Le cafard de type 1, c'est le bébé, quand même pas mignon mais que je peux regarder courir comme un con sans hurler, et écraser sans nausée. Le niveau 2, il commence à prendre de l'assurance, mais comme il est crétin - c'est le cafard ado, période rebelle, du gel plein les antennes et la mandibule boutonneuse, il veut épater sa bande de potes planqués sous l'évier et il leur dit "Hé les gars, chiche je traverse la cuisine en courant en plein jour!" et vlan, mort subite si je passe par là.
Le cafard de type 3, c'est du sérieux, il est adulte, il est chargé de famille, il est pas là pour rigoler, et il est GROS. Il aime bien bouffer les croquettes du chat au petit matin, se planquer sous la gamelle et surgir au moment où je débarque ensommeillée préparer le ptit déj des enfants: il crie "BOUH!" et moi j'ai le palpitant qui se prend pour DJ techno.

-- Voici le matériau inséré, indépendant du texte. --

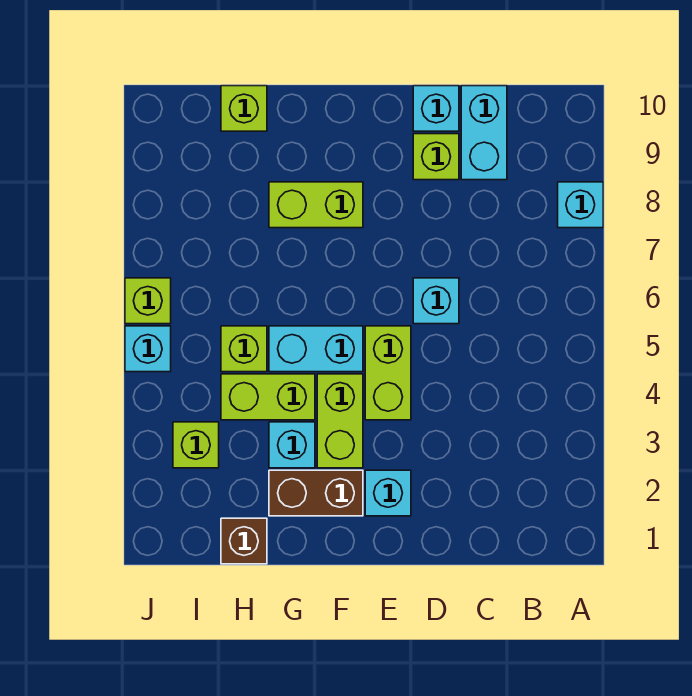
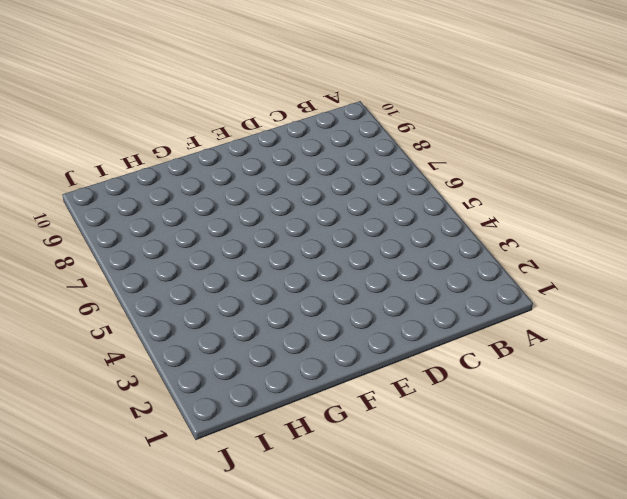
none -> cyan 1x1 brick [558,182,603,228]
none -> cyan 1x2 brick [461,86,507,180]
none -> cyan 1x1 brick [413,278,459,324]

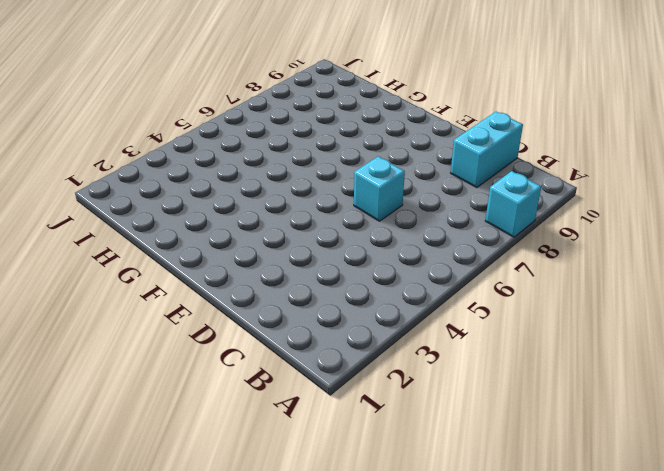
none -> lime 1x1 brick [413,134,459,180]
none -> cyan 1x1 brick [413,86,459,131]
none -> cyan 1x1 brick [365,470,411,516]

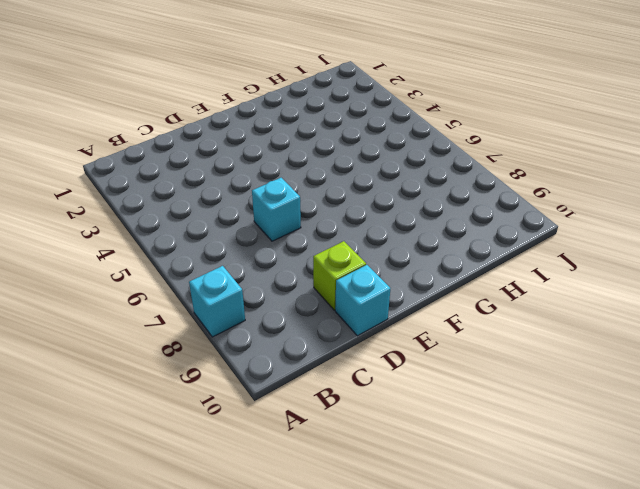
none -> cyan 1x2 brick [461,86,507,180]
none -> cyan 1x1 brick [365,470,411,516]
none -> lime 1x2 brick [365,326,411,420]

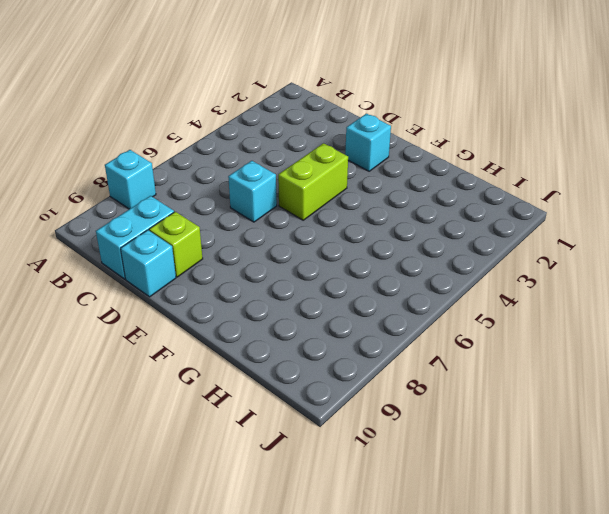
none -> brown 1x2 brick [269,470,363,516]
none -> lime 1x2 brick [317,374,363,468]
none -> cyan 1x2 brick [269,326,363,372]

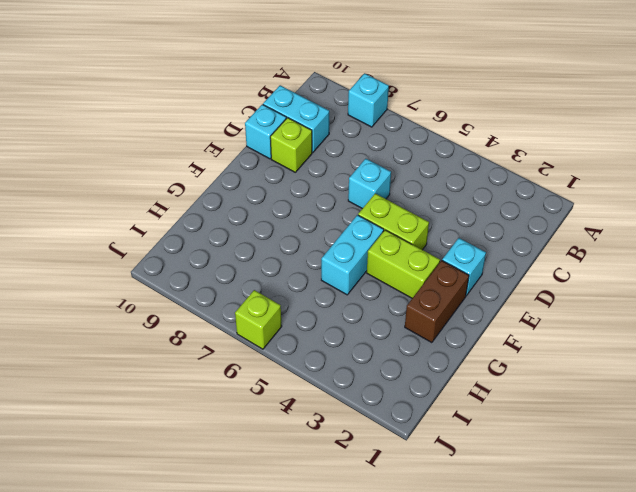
none -> lime 1x2 brick [269,182,363,228]
none -> cyan 1x1 brick [269,422,315,468]
none -> lime 1x2 brick [221,374,315,420]

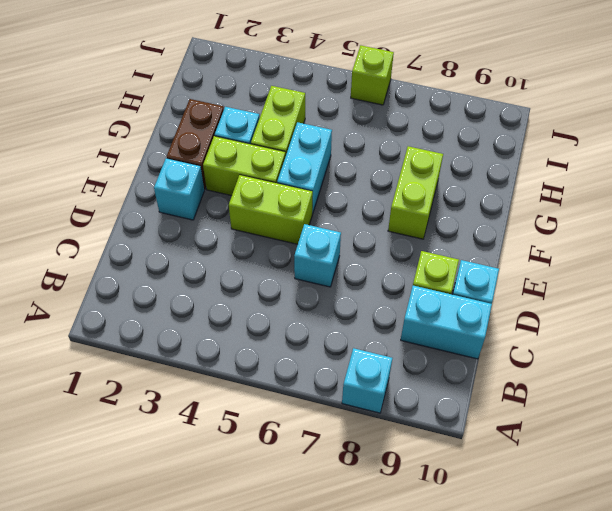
none -> brown 1x1 brick [221,518,267,564]
none -> lime 1x1 brick [221,326,267,372]
none -> lime 1x1 brick [221,86,267,131]

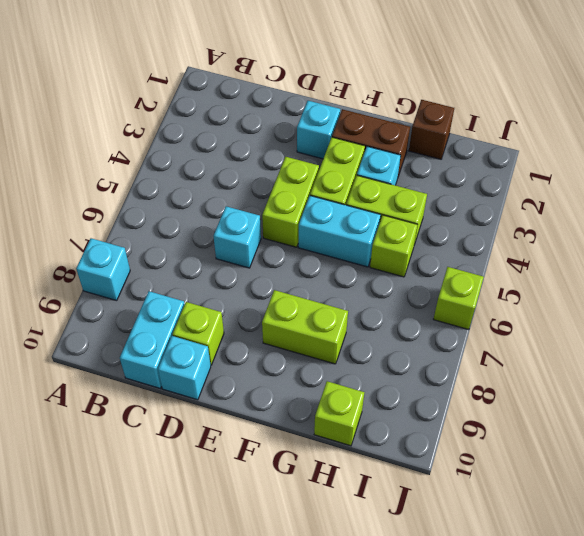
none -> lime 1x1 brick [173,422,219,468]
none -> cyan 1x1 brick [125,326,171,372]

Le 4, c'est le cafard énorme, un peu comme Voldemort, vaut mieux pas le nommer, on sait jamais, ça pourrait le faire venir. Et lui c'est celui qui m'assure de douces nuits au pays des cauchemars et, en général, il sort au moment où le plafond de la cuisine se met à gouter et où les voisins rejouent massacre à la tronçonneuse en bengladais. Me propulsant dans les ténèbres gluantes du désespoir locatif le plus total.

Aujourd'hui j'ai reçu une énième lettre type de la mairie en réponse à mes courriers, pour m'expliquer que seul Paris Habitat pouvait me faire changer de logement, et que j'avais intérêt à avoir une bonne raison pour demander autre chose. Genre agrandissement de la famille. Ben si mes calculs sont exacts (et ils ne le sont pas mais je suis sûrement dans la cote basse), ils sont plusieurs centaines rien que sous mon évier. C'est pas de la surpopulation, ça? J'ai une nouvelle solution: on me laisse là, et on les change d'appart, eux.

Gavroche m'a finalement confié: "Maman tu sais, les gens qui étaient là avant nous, je crois qu'ils ont déménagé parce qu'il y avait trop de cafards ici."

Bon, en vrai, ils ont été expulsés. C'est vachement plus poétique.